Tatsächlich kamen die ersten Stadtstaaten, Stämme und andere Völker, die eine gewisse Gruppenidentität (je nach persönlicher Ideologie und Vorliebe des Lesers bitte streichen) besaßen, möglicherweise ohne Grenzen im neuzeitlichen Verständnis aus, und zwar aus dem einfachen Grund, weil die Welt nach heutigen Maßstäben im Großen und Ganzen leer war. Sie hatten zweifellos eine Vorstellung davon, wo das Land, das sie kontrollierten, endete. Doch darüber hinaus war es eher unwahrscheinlich, dass es eine gedachte Linie gab, die die Grenze zu einem anderen Stamm markierte, sondern vielmehr ein Niemandsland, das von keiner Menschenseele verwaltet wurde. Hätte damals jemand Landkarten erfunden, was jedoch nicht der Fall war, hätten diese nicht so sehr wie das heutige Flickwerk aus Nationalstaaten ausgesehen, sondern eher wie das Weltall oder das Meer: Inseln der Ordnung in einem chaotischen Meer.
※
| AUFGABE |
Führe den Textauszug über frühe Völker und ihre Grenzen im Anschluss an seinen letzten Satz fort.

| DATEN |
※
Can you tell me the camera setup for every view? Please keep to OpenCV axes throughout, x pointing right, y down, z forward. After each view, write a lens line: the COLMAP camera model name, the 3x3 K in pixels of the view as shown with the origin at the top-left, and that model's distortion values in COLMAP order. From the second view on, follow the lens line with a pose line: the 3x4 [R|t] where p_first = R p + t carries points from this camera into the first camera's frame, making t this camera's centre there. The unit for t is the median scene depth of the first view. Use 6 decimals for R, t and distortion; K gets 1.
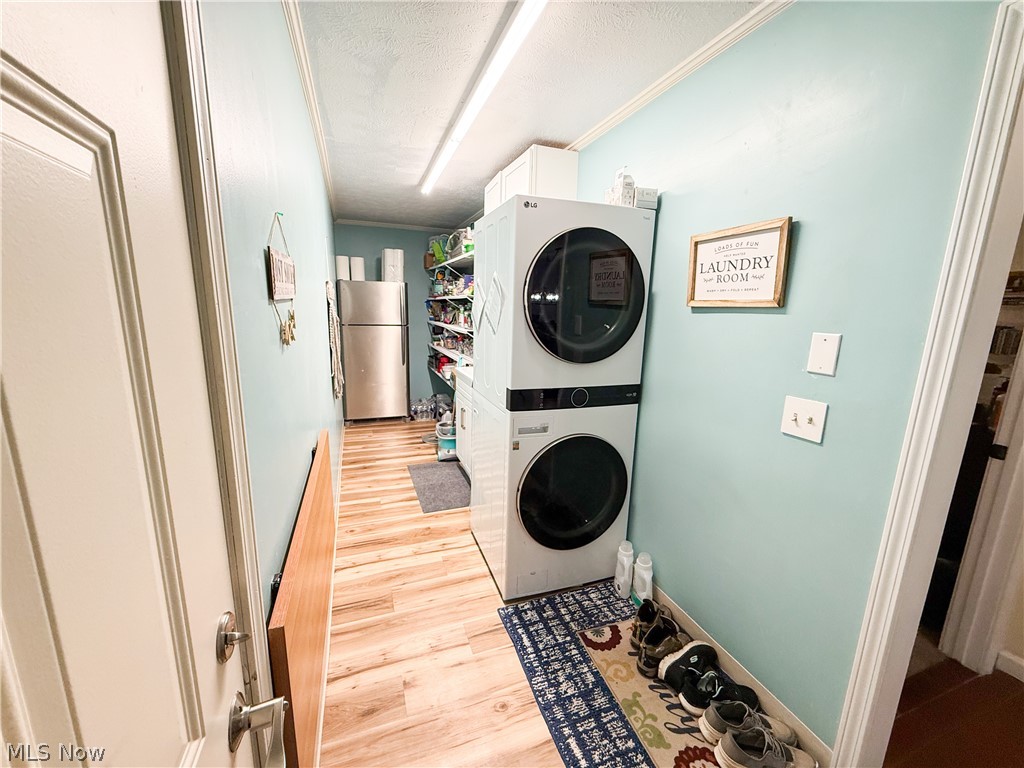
※
| LÖSUNG |
Einer der ersten Orte, an denen das nicht mehr der Fall war, war Nord­ostafrika. In prähistorischen Zeiten war diese Region die Heimat nomadischer Jäger und Sammler, die auf der Suche nach Nahrung von hier nach dort zogen, möglicherweise mit Viehherden im Schlepptau. Um das 8. Jahrtausend v. Chr. führte ein natürlicher Klimawandel jedoch dazu, dass das Land plötzlich auszutrocknen begann, und über viele Generationen hinweg wurden die Nomaden sesshaft, um die stets fruchtbaren Böden am Fluss zu bewirtschaften. Diese Böden waren aber im Vergleich zu der großen Wüste, die dahinter lag, sehr begrenzt; Sesshaftigkeit bedeutete, dass viele Menschen auf relativ kleinem Raum lebten.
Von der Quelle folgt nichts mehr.